Dwie lekko dotykające się dłonie. Zatrzymane w momencie, kiedy zbliżają się do siebie. Prawdopodobnie jedna należy do mężczyzny, druga do kobiety. Obie jednak delikatne, smukłe, subtelne. Złożone jak do modlitwy. Ułożone jak do tańca. Zwrócone do siebie wnętrzem i lekko muskające się palcami. Blisko siebie, jakby za chwilę miały się spleść w uścisku, a jednocześnie dzieli je dystans. Pozostają wciąż otwarte. Jeszcze jest tyle przestrzeni pomiędzy nimi, tyle powietrza przepływa. Dłonie zbliżają się do siebie, przyciągają wzajemnie i wyglądają jakby chroniły coś pomiędzy nimi. Jakby w ich zagłębieniu było miejsce na coś delikatnego, ulotnego, niematerialnego. Są dla siebie nawzajem, a zarazem dla czegoś, co wydarza się pomiędzy, co je łączy i jednocześnie pozostawia w dystansie.
„Katedra” należy do jednej z najbardziej znanych rzeźb Augusta Rodina (1840-1917). Obok „Pocałunku” i „Myśliciela” to właśnie to dzieło można znaleźć w większości albumów poświęconych wielkim rzeźbiarzom oraz obejrzeć jej kopie w różnych zakątkach świata. Oryginał można oglądać w Muzeum Rodina w 7. Dzielnicy Paryża przy Rue de Varenne.
Francuski mistrz w swoich pracach nawiązywał przede wszystkim do rzeźby klasycznej oraz „dłuta” Michała Anioła. W swojej twórczości łączył realizm z impresjonistycznym wyrafinowaniem. Jednocześnie umiejętnie przeplatał klasyczne, romantyczne dziedzictwo z formą nowoczesną i z każdym następnym dziełem wymykał się kanonom i klasyfikacjom. Jego biografia, budzący kontrowersje styl życia i pracy, nowatorstwo w podejściu do rzeźby, historia związku z rzeźbiarką Camille Claudel, a przede wszystkim zachwycające rzeźby sprawiają, że Rodin nieustannie budzi zainteresowanie na całym świecie.
Za każdym razem kiedy staję przed tą rzeźbą przeżywam swoistą medytację. Tak bywa zazwyczaj z każdym dziełem artysty. Mówi się bowiem, że Rodina rozumie się bez słów, że jego prace „się czuje”.
Intuicja rzeźbiarza, by katedrę – budynek sakralny, stolicę biskupa diecezji, kościół przedstawić w taki właśnie sposób zaprasza mnie, by zatrzymać się nad tajemnicą Kościoła. Czy czujemy się w Kościele jak w delikatnych, czułych dłoniach, w których jest bezpiecznie i przestrzennie? Czy jest tam wystarczająco miejsca dla każdego, kto szuka bliskości, więzi, schronienia, ratunku? Czy doświadczamy owej lekkości, która pozwala na swobodny przepływ pomiędzy tym, co nieskończone i tym, co doczesne?
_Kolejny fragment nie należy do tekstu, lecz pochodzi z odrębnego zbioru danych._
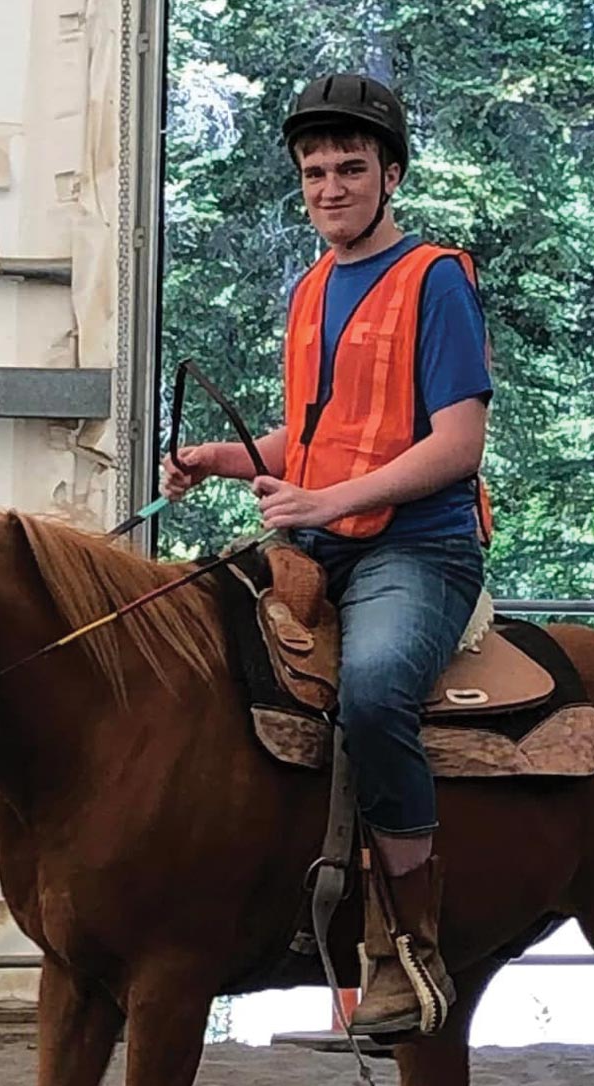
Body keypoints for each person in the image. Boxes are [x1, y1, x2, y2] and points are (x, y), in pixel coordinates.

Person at [163, 73, 492, 1035]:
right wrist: (228, 460)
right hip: (317, 539)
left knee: (377, 689)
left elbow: (455, 443)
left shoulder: (436, 278)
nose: (330, 185)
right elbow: (313, 439)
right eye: (315, 170)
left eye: (351, 167)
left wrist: (325, 500)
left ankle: (409, 944)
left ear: (390, 174)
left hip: (418, 550)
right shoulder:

Lekkość, delikatność, wrażliwość. Bliskość i dystans. Dotyk, który jest zaledwie muśnięciem i jednocześnie obietnicą zażyłości. Szacunek, otwarcie na drugiego, zadziwienie i zaproszenie do więzi. Delikatnie dotykające się dłonie chronią to, co niewidoczne, to, co najbardziej kruche i wrażliwe – miłość Boga do człowieka i człowieka do Boga.